**** ИСХОДНЫЙ ТЕКСТ ****

Первый железный занавес опустился для меня, когда умер папа. Я не могла поверить, что моего папы больше нет. Ему ведь было всего 37 лет.
У него была язва, ему сделали операцию в Боткинской больнице. Но сердце не выдержало.
Это было первое сокрушительное горе. На чьем-то дне рождения, кажется тети Любы, папа что-то съел, и у него случился приступ. Его отвезли в больницу, откуда папа уже не вернулся. Помню, как мама утром приехала из больницы, она там все это время ночевала, и попросила морфию «для Вани». Никогда мне не забыть, как тетя, у которой мы были в гостях, пыталась приготовить меня к тому, что папы больше нет. Я не верила. И только когда мама пришла уже в трауре, я смогла поверить.
Первый сочельник мы с мамой и братишкой провели у папы на Ваганьковском кладбище. Поставили в его склепе елочку и встретили Рождество 1928 года. По инерции, после ареста отца схватили и маму. Но ее довольно быстро выпустили, а мне сказали, что мама уезжала навещать тетю.
Мы с братишкой оставались тогда с бабушкой. Она мужественно вынесла горе – умер старший любимый сын.
За самой бабушкой ведь охотились чекисты, пытались арестовать. Но она была фактически бездомная, жила то у одних, то у других родственников. И благодаря этому уцелела. Бабушка Гучкова, к счастью, умерла до революции, в 1915 году.
Я не по интеллекту, а по тому, как у меня все валится из рук, пошла именно в бабушку Прохорову. Мы когда с ней читали, например, «Дети капитана Гранта», то по карте смотрели маршрут движения кораблей. Бабушка все время что-то читала мне, рассказывала. Говорят, у меня память хорошая. Мне кажется, обычная память. Но все, что есть – это благодаря бабушке Прохоровой. Ее не стало в 1928-м…
Мама воспитывала нас с сестрой и братом в умении во всем замечать прекрасное и ни в коем случае не пропускать его.
– Мам, – говорили мы, – ну что хорошего в цветочке, на который ты показываешь? Он же такой маленький.

**** ИЗУЧАЕМЫЕ ДАННЫЕ ****

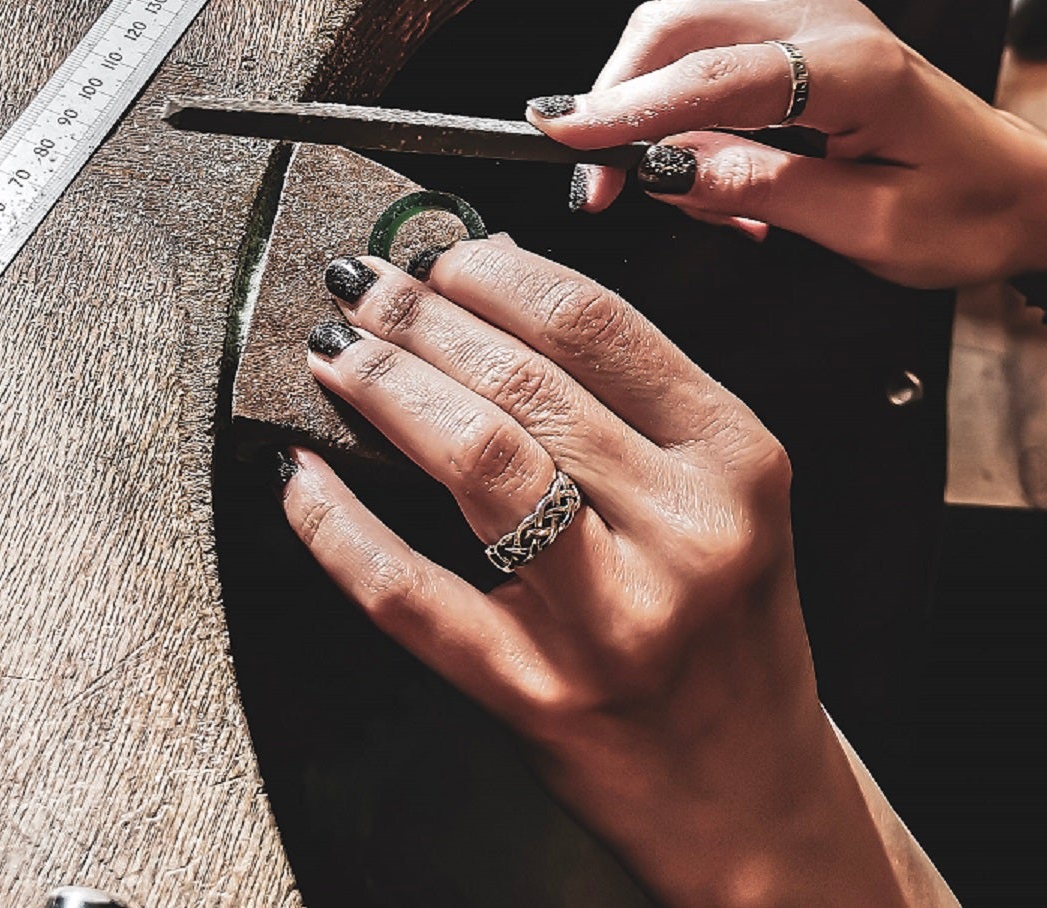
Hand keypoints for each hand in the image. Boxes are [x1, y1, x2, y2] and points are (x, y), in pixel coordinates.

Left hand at [280, 237, 910, 907]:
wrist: (747, 791)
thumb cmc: (724, 626)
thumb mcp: (720, 493)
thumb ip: (628, 396)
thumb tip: (495, 284)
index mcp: (734, 457)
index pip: (596, 324)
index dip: (495, 272)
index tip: (439, 254)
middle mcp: (686, 528)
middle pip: (524, 380)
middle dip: (420, 315)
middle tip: (362, 286)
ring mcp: (611, 615)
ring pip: (475, 458)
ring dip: (384, 387)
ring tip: (336, 353)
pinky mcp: (535, 693)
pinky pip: (408, 592)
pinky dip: (335, 524)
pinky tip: (299, 476)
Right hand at [527, 0, 1046, 287]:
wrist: (1030, 191)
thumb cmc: (976, 210)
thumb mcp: (873, 227)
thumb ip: (766, 190)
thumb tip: (672, 171)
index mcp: (854, 66)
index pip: (712, 74)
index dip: (628, 107)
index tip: (564, 138)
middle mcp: (824, 22)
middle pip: (677, 31)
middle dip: (617, 102)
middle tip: (597, 185)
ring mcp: (808, 24)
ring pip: (681, 44)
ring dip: (651, 115)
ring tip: (692, 201)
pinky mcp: (796, 43)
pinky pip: (707, 65)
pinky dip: (683, 117)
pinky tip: (715, 175)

****

ЗАДАЧА:
Выведите без изменений часть текста от слов «Мы с братишкой» до слов «в 1915 году.». Отвечайте только по тексту.

ОТВЕТ НА ЗАДАЧУ:
Мы с братишкой оставались тогда с бабушкой. Она мужественно вынесла горе – умер старший любимый сын.
За самой бабушкой ведь охотились чекисты, пытались арестовать. Но она была фактически бездомная, жила то у одних, то у других родственников. И благодаря этому уцелела. Бабушка Гучкова, к счастью, умерла до революции, в 1915 году.